- **Exercise aim**:
Write the listing out again word for word. Pictures do not belong in the copy.

- **Supplied records**:

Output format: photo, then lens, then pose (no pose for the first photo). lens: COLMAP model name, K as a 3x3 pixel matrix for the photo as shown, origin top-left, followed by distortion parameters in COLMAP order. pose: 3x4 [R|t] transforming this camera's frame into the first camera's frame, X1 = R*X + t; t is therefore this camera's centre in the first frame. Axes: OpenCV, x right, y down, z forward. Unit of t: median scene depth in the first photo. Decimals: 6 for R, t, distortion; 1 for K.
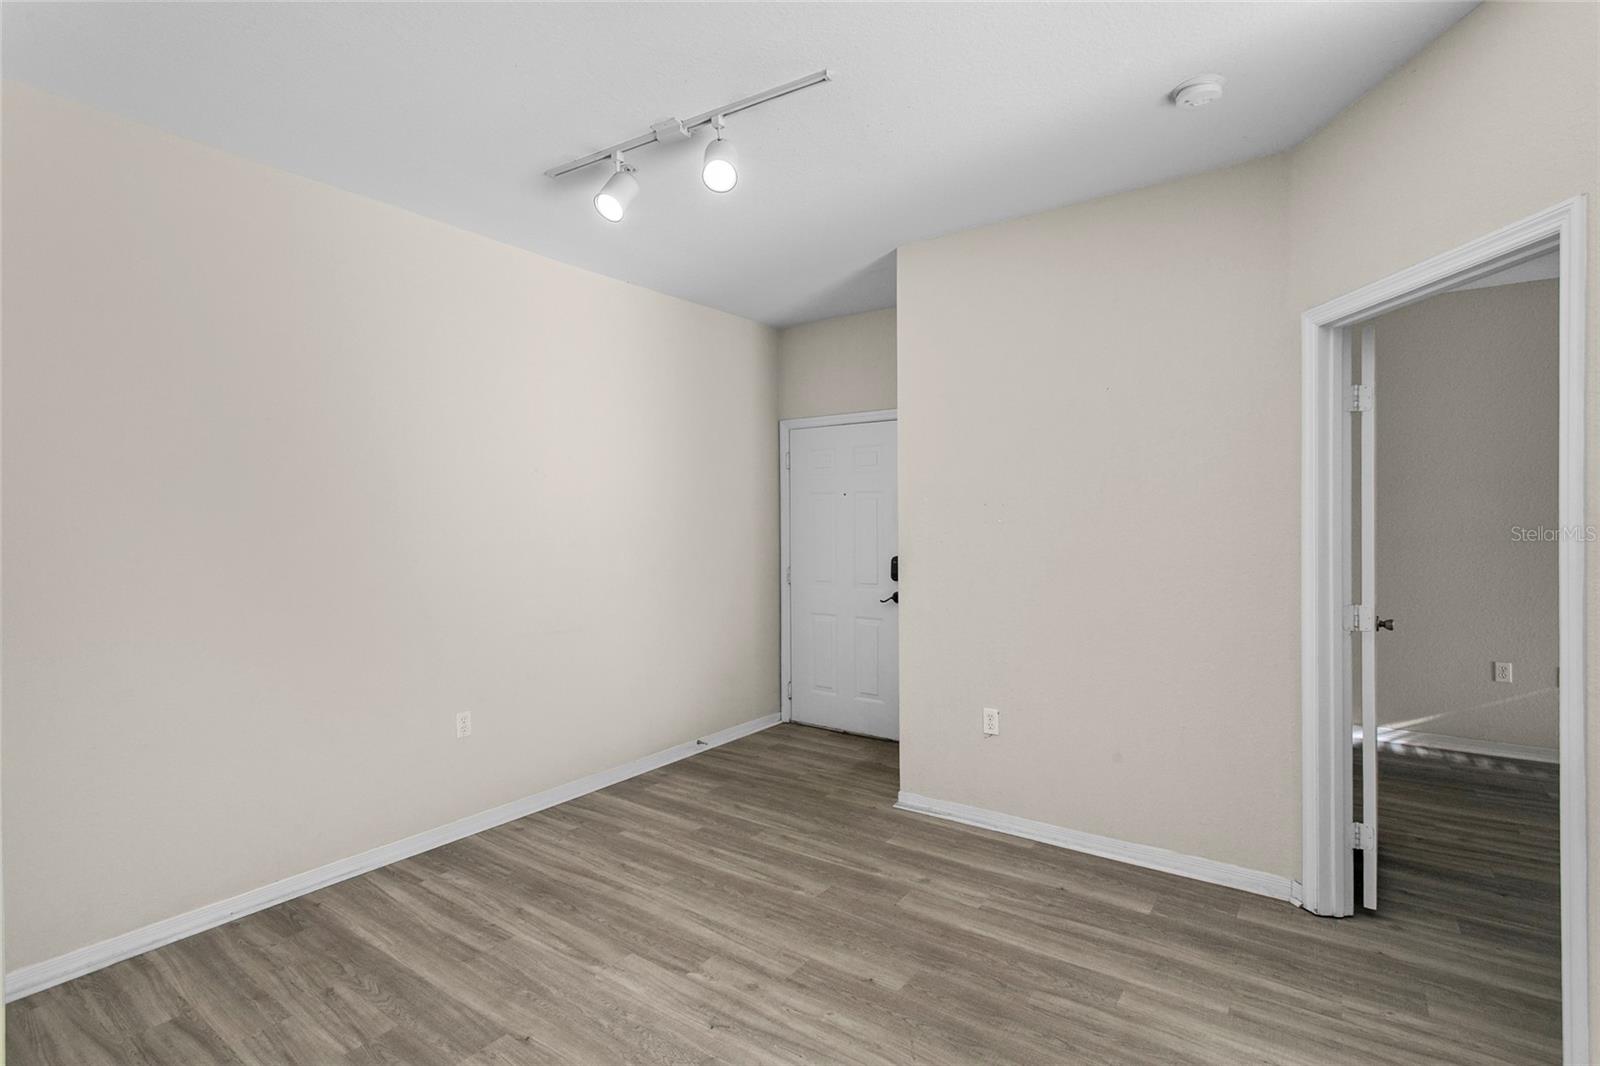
lens RADIAL K [[765.9, 0, 797.5], [0, 765.9, 527.0], [0, 0, 1]] dist [0.003295, 0.000854]
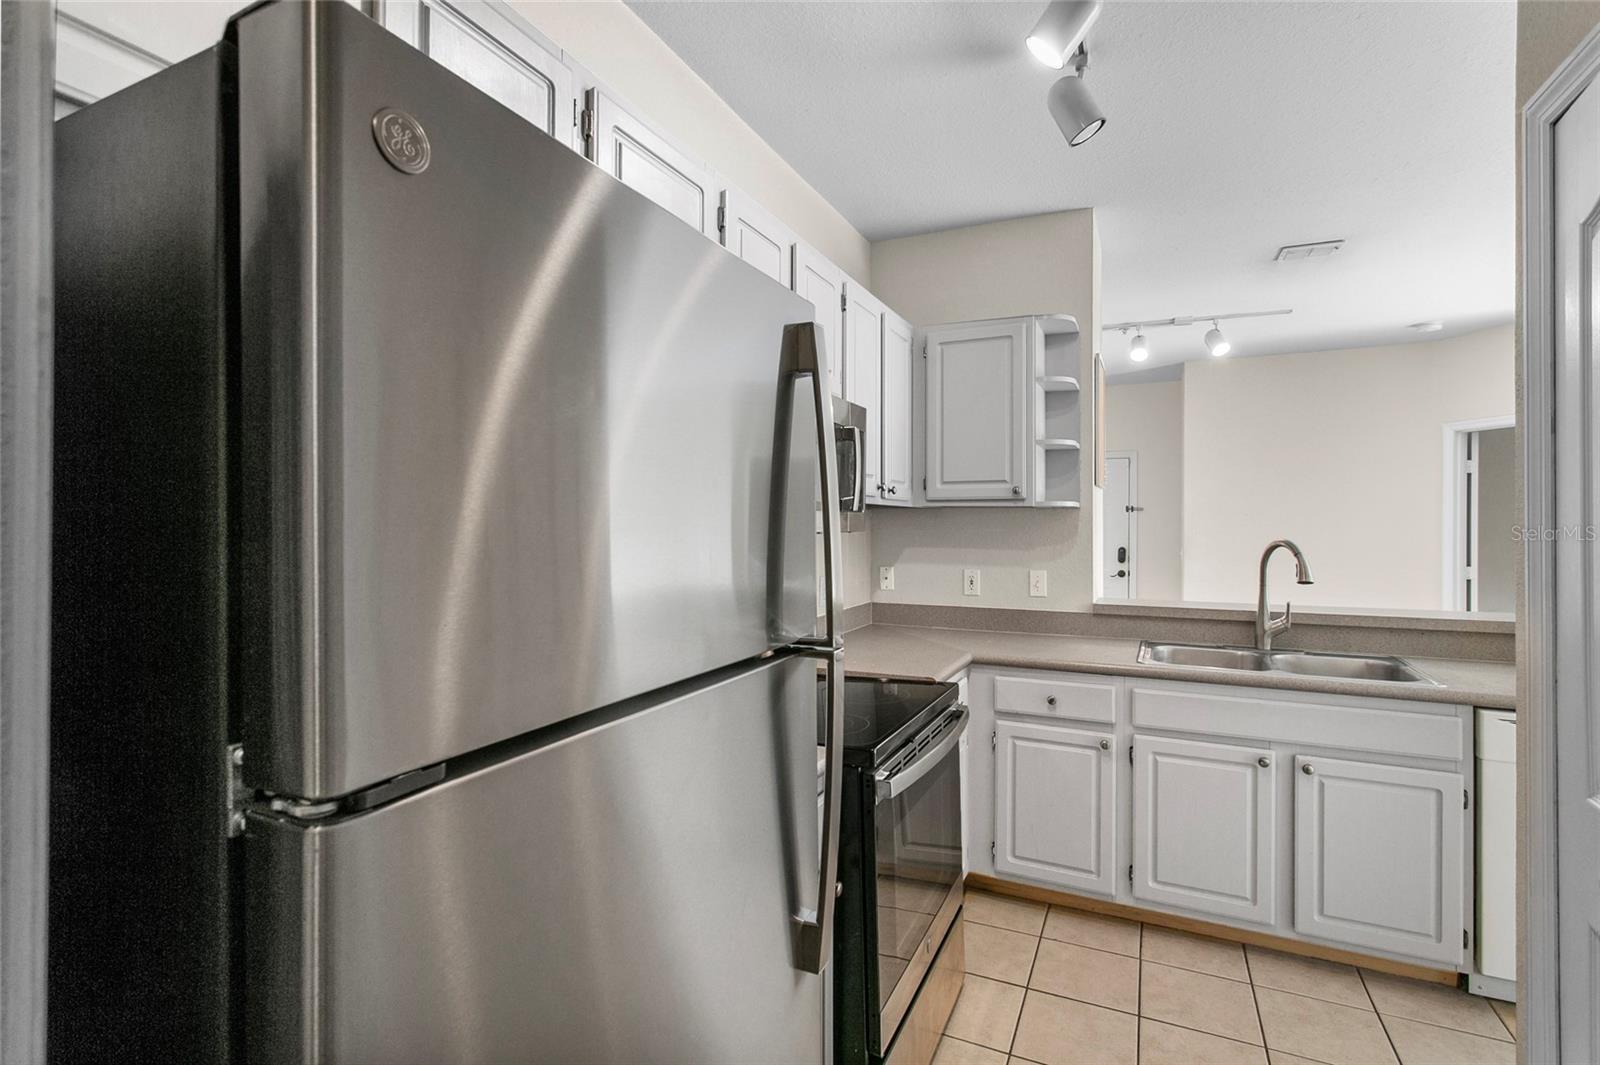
lens RADIAL K [[765.9, 0, 799.8], [0, 765.9, 529.9], [0, 0, 1]] dist [0.003295, 0.000854]
pose [[0.980439, 0.008726, 0.196628, -1.116615], [-0.007640, 0.999951, -0.006283, 0.025484], [-0.196673, 0.004658, 0.980458, -0.528263]]
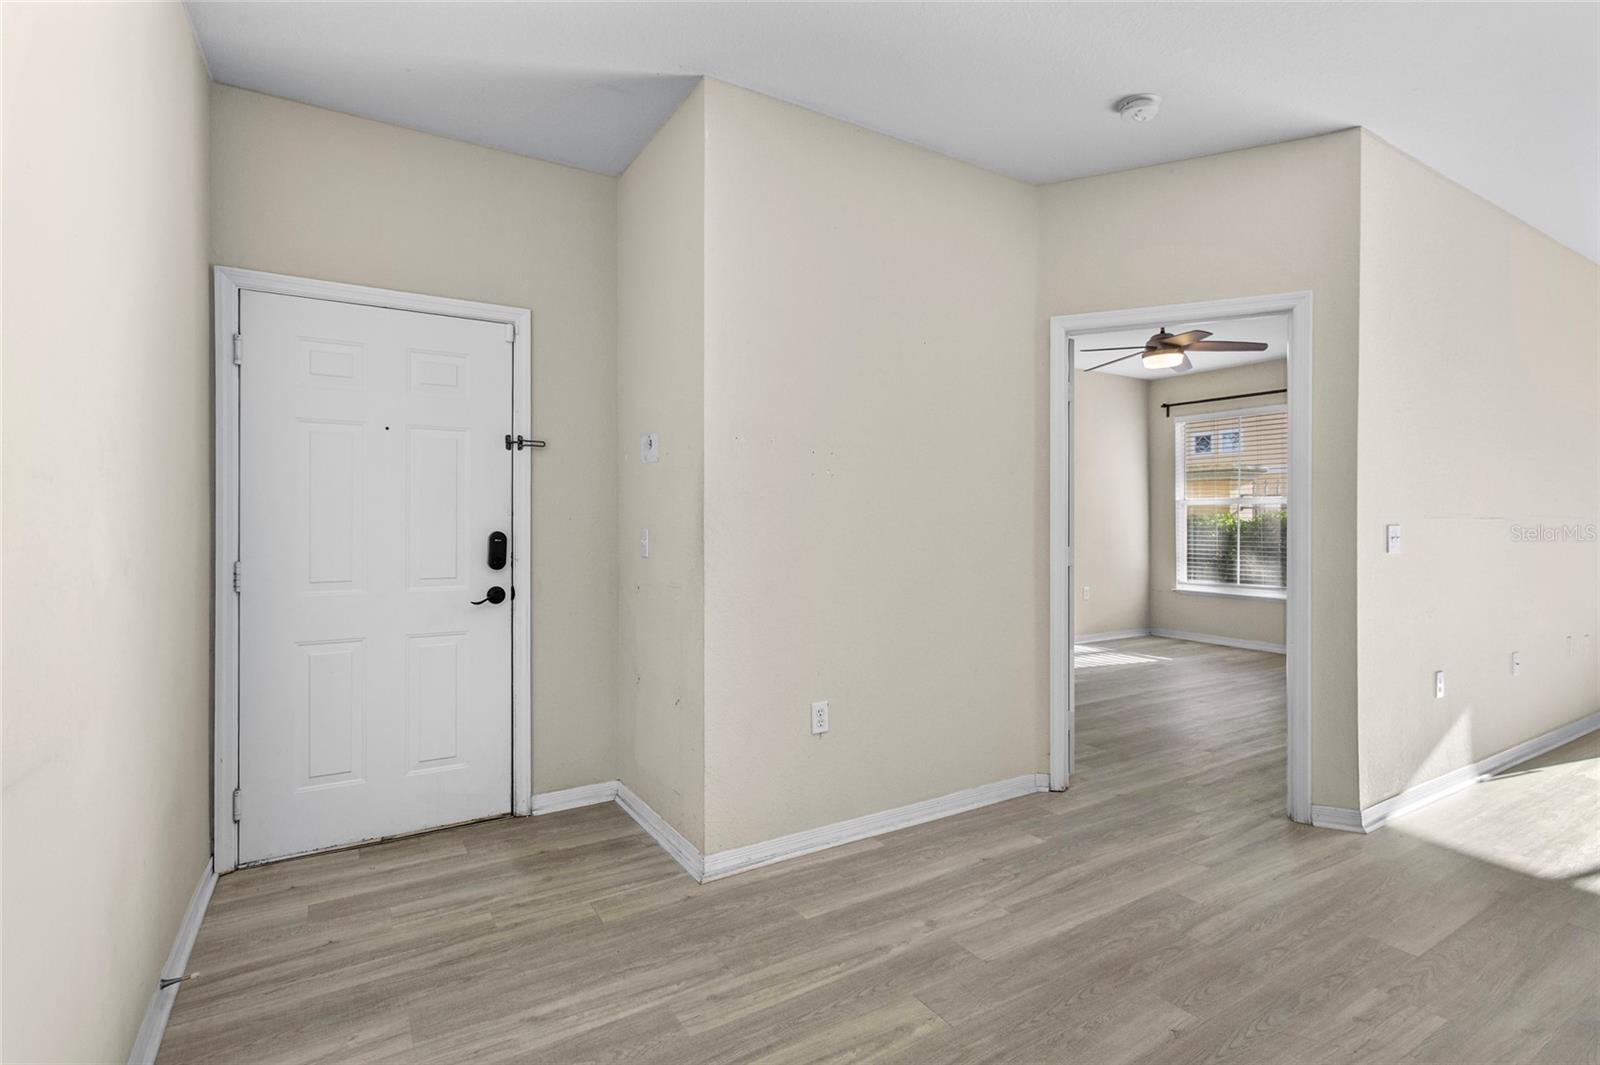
lens RADIAL K [[765.9, 0, 803.6], [0, 765.9, 525.5], [0, 0, 1]] dist [0.003295, 0.000854]
pose [[0.371977, 0.006828, 0.928217, -0.520345], [0.005066, 0.999943, -0.009386, 0.055760], [-0.928228, 0.008194, 0.371921, 0.712157]]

- **Result for this exercise**:
Output format: photo, then lens, then pose (no pose for the first photo). lens: COLMAP model name, K as a 3x3 pixel matrix for the photo as shown, origin top-left, followed by distortion parameters in COLMAP order. pose: 3x4 [R|t] transforming this camera's frame into the first camera's frame, X1 = R*X + t; t is therefore this camera's centre in the first frame. Axes: OpenCV, x right, y down, z forward. Unit of t: median scene depth in the first photo. Decimals: 6 for R, t, distortion; 1 for K.
lens RADIAL K [[765.9, 0, 797.5], [0, 765.9, 527.0], [0, 0, 1]] dist [0.003295, 0.000854]
lens RADIAL K [[765.9, 0, 799.8], [0, 765.9, 529.9], [0, 0, 1]] dist [0.003295, 0.000854]
pose [[0.980439, 0.008726, 0.196628, -1.116615], [-0.007640, 0.999951, -0.006283, 0.025484], [-0.196673, 0.004658, 0.980458, -0.528263]]
lens RADIAL K [[765.9, 0, 803.6], [0, 765.9, 525.5], [0, 0, 1]] dist [0.003295, 0.000854]
pose [[0.371977, 0.006828, 0.928217, -0.520345], [0.005066, 0.999943, -0.009386, 0.055760], [-0.928228, 0.008194, 0.371921, 0.712157]]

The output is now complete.